[TEXTAUSZUG]:
+===+

Es waren bewegte Zeiten damals: Grenzöffnung und Mauerfall am 9. November 1989 lagen noch nicht so weit zurück. Alle Führungspositionen im Regiment hatten Offiziere aus den alten Bundesländern inne. Und die der ehemaligen NVA-Soldaten wurden übernommen oder entlassen.

Und so geschah es, dass ich in den Jahren meiner Tätigkeit als Soldatenseelsorger Soldaten kennen lernte, die engagierte Christen waren. Ich kann nicht sagen, dass Gott ganz klar gegen jedes Töten und gegen jeden Waffendienst steht. Das trifft, offenbar, so nicht zu (5. Mose 20,10). Vielmehr hat das Volk Israel sogar – wie das Alte Testament mehrfach bezeugt – von Gott den ausdrücklichen Befehl erhalten, auf kriegerische Weise das Gelobte Land einzunehmen und die Völker, die dem Heilsplan Gottes im Wege standen, zu vernichten.

+===+

[EINTRÄGE]:
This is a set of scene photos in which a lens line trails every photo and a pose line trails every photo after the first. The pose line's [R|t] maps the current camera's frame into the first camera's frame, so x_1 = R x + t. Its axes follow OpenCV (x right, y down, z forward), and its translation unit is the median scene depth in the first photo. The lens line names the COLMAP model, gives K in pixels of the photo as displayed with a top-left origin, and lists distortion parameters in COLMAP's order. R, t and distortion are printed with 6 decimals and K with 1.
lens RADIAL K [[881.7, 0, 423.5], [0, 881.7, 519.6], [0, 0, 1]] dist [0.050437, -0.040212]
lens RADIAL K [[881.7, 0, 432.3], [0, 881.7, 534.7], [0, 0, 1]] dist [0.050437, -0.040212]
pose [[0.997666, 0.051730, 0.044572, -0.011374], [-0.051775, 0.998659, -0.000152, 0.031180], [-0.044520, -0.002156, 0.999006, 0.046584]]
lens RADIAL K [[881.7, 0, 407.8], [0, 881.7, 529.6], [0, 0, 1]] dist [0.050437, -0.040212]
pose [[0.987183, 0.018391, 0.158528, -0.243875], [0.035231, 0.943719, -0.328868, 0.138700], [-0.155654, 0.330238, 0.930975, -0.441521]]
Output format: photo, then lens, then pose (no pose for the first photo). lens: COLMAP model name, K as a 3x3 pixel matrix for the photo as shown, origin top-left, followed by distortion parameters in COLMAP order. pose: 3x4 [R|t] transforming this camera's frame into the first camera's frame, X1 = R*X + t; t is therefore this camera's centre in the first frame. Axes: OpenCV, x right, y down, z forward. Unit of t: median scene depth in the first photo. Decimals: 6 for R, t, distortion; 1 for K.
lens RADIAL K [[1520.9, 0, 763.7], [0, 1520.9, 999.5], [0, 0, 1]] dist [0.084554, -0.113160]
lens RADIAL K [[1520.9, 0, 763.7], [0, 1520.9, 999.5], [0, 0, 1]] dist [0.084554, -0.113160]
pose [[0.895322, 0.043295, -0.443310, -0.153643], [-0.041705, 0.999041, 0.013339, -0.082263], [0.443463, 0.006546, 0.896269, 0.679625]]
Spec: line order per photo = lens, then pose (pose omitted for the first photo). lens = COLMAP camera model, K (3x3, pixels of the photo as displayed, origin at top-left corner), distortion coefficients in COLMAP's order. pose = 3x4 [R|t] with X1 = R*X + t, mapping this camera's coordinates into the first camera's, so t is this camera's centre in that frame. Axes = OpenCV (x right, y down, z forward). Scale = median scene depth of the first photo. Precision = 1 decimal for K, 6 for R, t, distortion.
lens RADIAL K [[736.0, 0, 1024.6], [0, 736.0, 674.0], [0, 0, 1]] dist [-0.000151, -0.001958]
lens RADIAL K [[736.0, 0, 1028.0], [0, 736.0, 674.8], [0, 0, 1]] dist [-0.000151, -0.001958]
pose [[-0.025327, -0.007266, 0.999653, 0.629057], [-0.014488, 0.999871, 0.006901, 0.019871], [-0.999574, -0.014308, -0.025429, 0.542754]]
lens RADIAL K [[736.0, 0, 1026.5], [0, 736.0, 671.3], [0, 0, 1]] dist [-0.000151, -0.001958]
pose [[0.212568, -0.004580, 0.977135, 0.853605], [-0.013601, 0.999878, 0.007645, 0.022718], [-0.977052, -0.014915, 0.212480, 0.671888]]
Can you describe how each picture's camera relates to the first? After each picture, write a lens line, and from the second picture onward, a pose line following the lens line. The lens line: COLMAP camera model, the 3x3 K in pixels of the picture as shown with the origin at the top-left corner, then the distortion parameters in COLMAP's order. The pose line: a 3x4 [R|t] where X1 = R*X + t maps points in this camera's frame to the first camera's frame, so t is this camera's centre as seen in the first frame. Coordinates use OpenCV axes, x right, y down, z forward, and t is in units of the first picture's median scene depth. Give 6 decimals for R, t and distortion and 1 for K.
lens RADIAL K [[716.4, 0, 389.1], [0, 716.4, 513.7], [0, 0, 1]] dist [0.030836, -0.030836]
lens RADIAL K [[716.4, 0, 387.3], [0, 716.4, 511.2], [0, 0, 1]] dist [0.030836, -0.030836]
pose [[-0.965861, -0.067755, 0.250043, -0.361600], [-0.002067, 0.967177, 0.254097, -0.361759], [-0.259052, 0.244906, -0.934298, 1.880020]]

+===+

[AUFGABEN]:
1) Fassen Sie den Absatz des Textauszugs, der mit „Es waren bewegte Zeiten damals“ beginnt, kürzer zusammen und behalten Sie dabei die wesentlichen Fakten bei.
2) Übertragen Sie den Satz „Ich kann nicht sagen, dass Gott ganz klar gegen jedes Töten und gegen jeden Waffendienst steht.“ aus dem Textauszug ins Englische.
3) Zitieren Sie aus dem Textauszug die Stelle zwischen „Es waren bewegte“ und „standen, zu vernichten.“, beide eingeschlossen.

[ANTWORTEN]:
1) Kurz nach Grenzöffnung und Mauerfall am 9. November 1989 herrschten bewegte Zeiten. Alle Führungspositionen im Regiment hatten Offiziere aus den alten Bundesländern inne, die der ehemaligen NVA-Soldaten wurden übernommen oder entlassen.

2) I cannot say that God is quite clearly against all killing and against all military service.

3)
Es waren bewegte Zeiten damals: Grenzöffnung und Mauerfall am 9. November 1989 lagen noch nicht so weit zurück. Alle Führungspositionen im Regiment hatten Offiziere aus den alten Bundesländern inne. Und die der ehemaligen NVA-Soldaten wurden übernommen oder entlassen.

Und so geschah es, dass ich in den Jahren meiner Tätigkeit als Soldatenseelsorger Soldaten kennen lernte, die engagierte Christen waren. Ich kann nicht sagen, dass Gott ganz klar gegen jedes Töten und gegen jeden Waffendienst steht. Das trifft, offenbar, so nicht zu (5. Mose 20,10). Vielmehr hat das Volk Israel sogar – wie das Alte Testament mehrfach bezeugt – von Gott den ausdrücklichen Befehl erhalten, auf kriegerische Weise das Gelobte Land einzunehmen und die Völker, die dem Heilsplan Gottes im Wege standen, zu vernichten.